> WORK ORDER: In the output, include exactly the lines from the beginning of the records up to and including the one that contains "- **No Trusted", and leave out the pictures.

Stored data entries
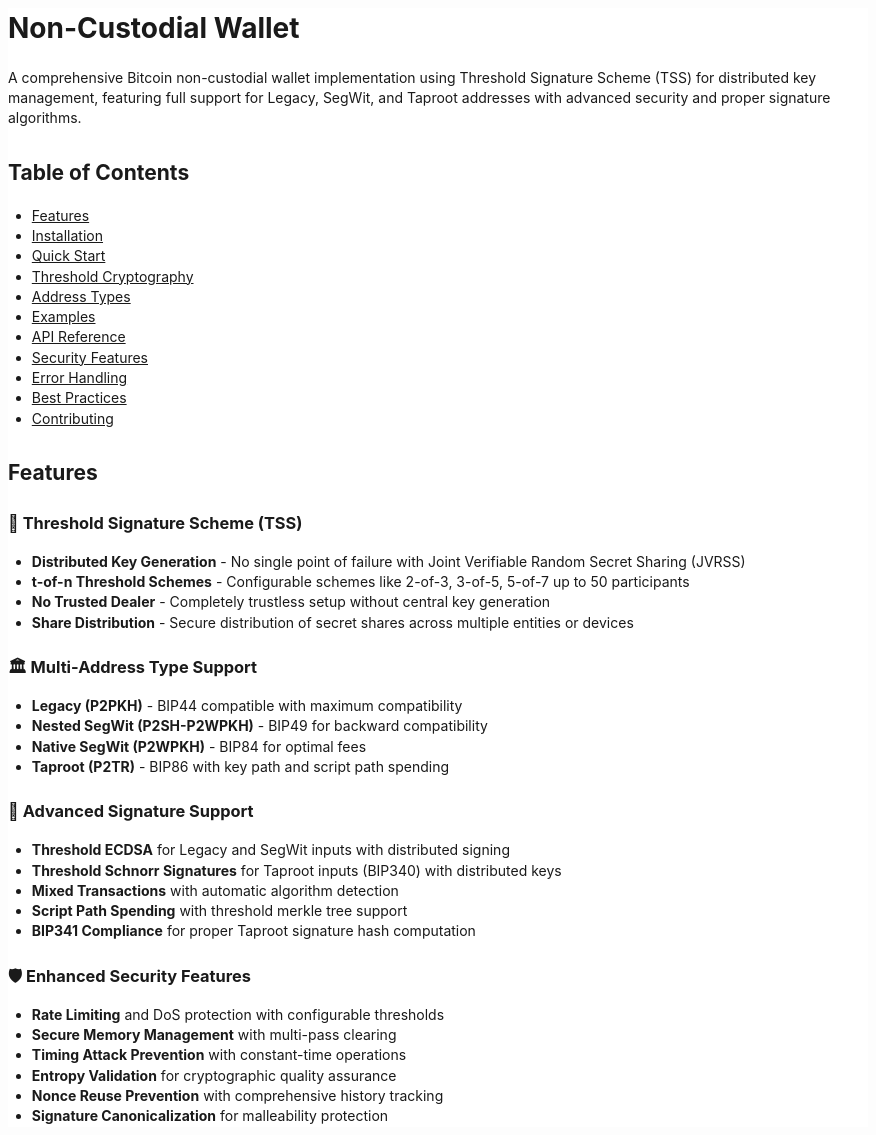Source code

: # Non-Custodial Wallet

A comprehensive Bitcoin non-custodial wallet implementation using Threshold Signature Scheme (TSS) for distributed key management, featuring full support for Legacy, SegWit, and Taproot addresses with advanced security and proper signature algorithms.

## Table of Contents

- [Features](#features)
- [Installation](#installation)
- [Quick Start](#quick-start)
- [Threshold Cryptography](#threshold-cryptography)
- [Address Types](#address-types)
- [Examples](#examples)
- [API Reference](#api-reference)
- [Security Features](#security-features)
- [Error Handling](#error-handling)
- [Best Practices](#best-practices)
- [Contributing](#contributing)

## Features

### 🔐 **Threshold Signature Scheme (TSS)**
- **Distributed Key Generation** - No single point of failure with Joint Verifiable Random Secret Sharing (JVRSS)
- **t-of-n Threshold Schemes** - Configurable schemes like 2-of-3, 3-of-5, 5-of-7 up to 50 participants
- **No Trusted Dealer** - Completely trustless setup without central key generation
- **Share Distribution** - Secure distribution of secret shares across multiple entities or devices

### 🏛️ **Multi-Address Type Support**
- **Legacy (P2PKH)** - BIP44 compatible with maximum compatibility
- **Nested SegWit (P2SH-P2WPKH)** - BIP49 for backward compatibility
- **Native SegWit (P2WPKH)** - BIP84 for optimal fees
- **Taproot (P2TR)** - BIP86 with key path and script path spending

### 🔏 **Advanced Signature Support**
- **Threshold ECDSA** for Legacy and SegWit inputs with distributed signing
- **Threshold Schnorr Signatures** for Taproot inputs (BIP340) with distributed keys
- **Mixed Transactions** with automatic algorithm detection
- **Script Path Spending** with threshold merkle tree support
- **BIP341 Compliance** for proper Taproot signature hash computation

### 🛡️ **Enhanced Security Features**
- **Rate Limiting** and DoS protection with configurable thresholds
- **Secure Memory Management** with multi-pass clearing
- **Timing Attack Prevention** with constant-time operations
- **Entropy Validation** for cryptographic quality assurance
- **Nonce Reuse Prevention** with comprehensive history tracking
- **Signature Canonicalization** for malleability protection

> FINISHED EXERCISE:
Source code

: # Non-Custodial Wallet

A comprehensive Bitcoin non-custodial wallet implementation using Threshold Signature Scheme (TSS) for distributed key management, featuring full support for Legacy, SegWit, and Taproot addresses with advanced security and proper signature algorithms.

## Table of Contents

- [Features](#features)
- [Installation](#installation)
- [Quick Start](#quick-start)
- [Threshold Cryptography](#threshold-cryptography)
- [Address Types](#address-types)
- [Examples](#examples)
- [API Reference](#api-reference)
- [Security Features](#security-features)
- [Error Handling](#error-handling)
- [Best Practices](#best-practices)
- [Contributing](#contributing)

## Features

### 🔐 **Threshold Signature Scheme (TSS)**
- **Distributed Key Generation** - No single point of failure with Joint Verifiable Random Secret Sharing (JVRSS)
- **t-of-n Threshold Schemes** - Configurable schemes like 2-of-3, 3-of-5, 5-of-7 up to 50 participants
- **No Trusted Dealer** - Completely trustless setup without central key generation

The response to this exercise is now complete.